The funny thing about this one-time, chipmunk-voice communication, is that Sylvia Browne says this is how she hears her guide when he speaks to her. How she doesn’t bust out in laughter every time, I don’t know. Thinking helium balloons over here now and getting a good laugh as I type this. LOL
Since 2003 my inner-dialogue has been a conscious one between myself and my guidance and Companion Traveler. There has not been even one day that we didn’t communicate in some way. Even during my seven year “break” there was communication. It is my “normal”.
In an average day in my life I will wake up communicating with my guidance and fall asleep communicating with them. Intermixed throughout my day my thoughts are often interrupted with questions or observations from my Companion. It is not a constant dialogue by any means but it is so familiar, so comfortable to me, that when it goes “quiet” for long periods of time, I initiate the connection to “check-in”.

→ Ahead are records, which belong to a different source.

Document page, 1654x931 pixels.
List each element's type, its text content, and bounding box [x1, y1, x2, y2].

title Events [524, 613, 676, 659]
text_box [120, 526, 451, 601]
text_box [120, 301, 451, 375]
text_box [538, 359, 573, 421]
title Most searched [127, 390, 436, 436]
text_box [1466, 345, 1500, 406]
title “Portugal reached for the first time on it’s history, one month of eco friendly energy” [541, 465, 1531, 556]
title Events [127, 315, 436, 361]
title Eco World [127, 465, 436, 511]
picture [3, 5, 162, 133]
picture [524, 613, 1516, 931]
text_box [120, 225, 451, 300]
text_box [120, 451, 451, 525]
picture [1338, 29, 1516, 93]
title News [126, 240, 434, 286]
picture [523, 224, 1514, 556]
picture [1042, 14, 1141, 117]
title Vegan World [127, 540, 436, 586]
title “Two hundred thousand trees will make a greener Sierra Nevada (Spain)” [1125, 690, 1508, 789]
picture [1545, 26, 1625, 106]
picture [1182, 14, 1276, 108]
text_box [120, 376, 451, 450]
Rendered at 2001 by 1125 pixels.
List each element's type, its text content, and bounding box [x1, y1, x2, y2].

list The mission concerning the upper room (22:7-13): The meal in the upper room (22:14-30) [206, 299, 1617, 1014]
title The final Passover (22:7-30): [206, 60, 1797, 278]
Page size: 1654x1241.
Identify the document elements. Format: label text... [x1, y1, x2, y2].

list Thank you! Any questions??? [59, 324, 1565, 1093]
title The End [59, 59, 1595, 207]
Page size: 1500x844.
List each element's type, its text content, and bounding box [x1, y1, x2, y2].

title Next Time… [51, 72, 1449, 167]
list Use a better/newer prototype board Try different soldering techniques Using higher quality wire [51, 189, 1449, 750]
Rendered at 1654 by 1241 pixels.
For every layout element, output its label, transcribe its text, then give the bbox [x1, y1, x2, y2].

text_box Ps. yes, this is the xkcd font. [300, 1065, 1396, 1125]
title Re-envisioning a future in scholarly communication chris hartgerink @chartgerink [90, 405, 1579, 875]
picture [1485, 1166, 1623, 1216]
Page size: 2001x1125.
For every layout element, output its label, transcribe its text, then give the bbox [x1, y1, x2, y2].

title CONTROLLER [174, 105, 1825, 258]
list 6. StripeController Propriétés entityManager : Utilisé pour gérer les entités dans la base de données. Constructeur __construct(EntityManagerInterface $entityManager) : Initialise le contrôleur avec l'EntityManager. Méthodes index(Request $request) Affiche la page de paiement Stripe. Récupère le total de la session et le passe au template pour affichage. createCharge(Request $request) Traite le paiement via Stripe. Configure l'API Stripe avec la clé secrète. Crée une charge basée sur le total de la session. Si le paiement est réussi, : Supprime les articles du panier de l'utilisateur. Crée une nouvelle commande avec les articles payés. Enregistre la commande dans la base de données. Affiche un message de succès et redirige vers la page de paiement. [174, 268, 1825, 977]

Interestingly, I have remembered times from my childhood when I communicated with my Companion just like I do now. I remember being told to do things and I would comply. It was not an order by any means, it was always a suggestion, but I did it because when I did it proved helpful. For example, I use to have horrible IBS as a child. I remember being told to “be still” when it got really painful. So I complied and after a few moments the pain went away. From that point on I was “still” when it hurt and the pain would pass. Another time I was walking with my sister on the road going home and a man pulled up and offered us a ride. I got a really bad feeling and heard, “No”. I kept my sister from getting in the car and we ran home. When I was 17, I heard, “hold on” during an auto accident when I rolled my car. You bet I did it, too! lol So it’s always been there. It’s just a part of life for me.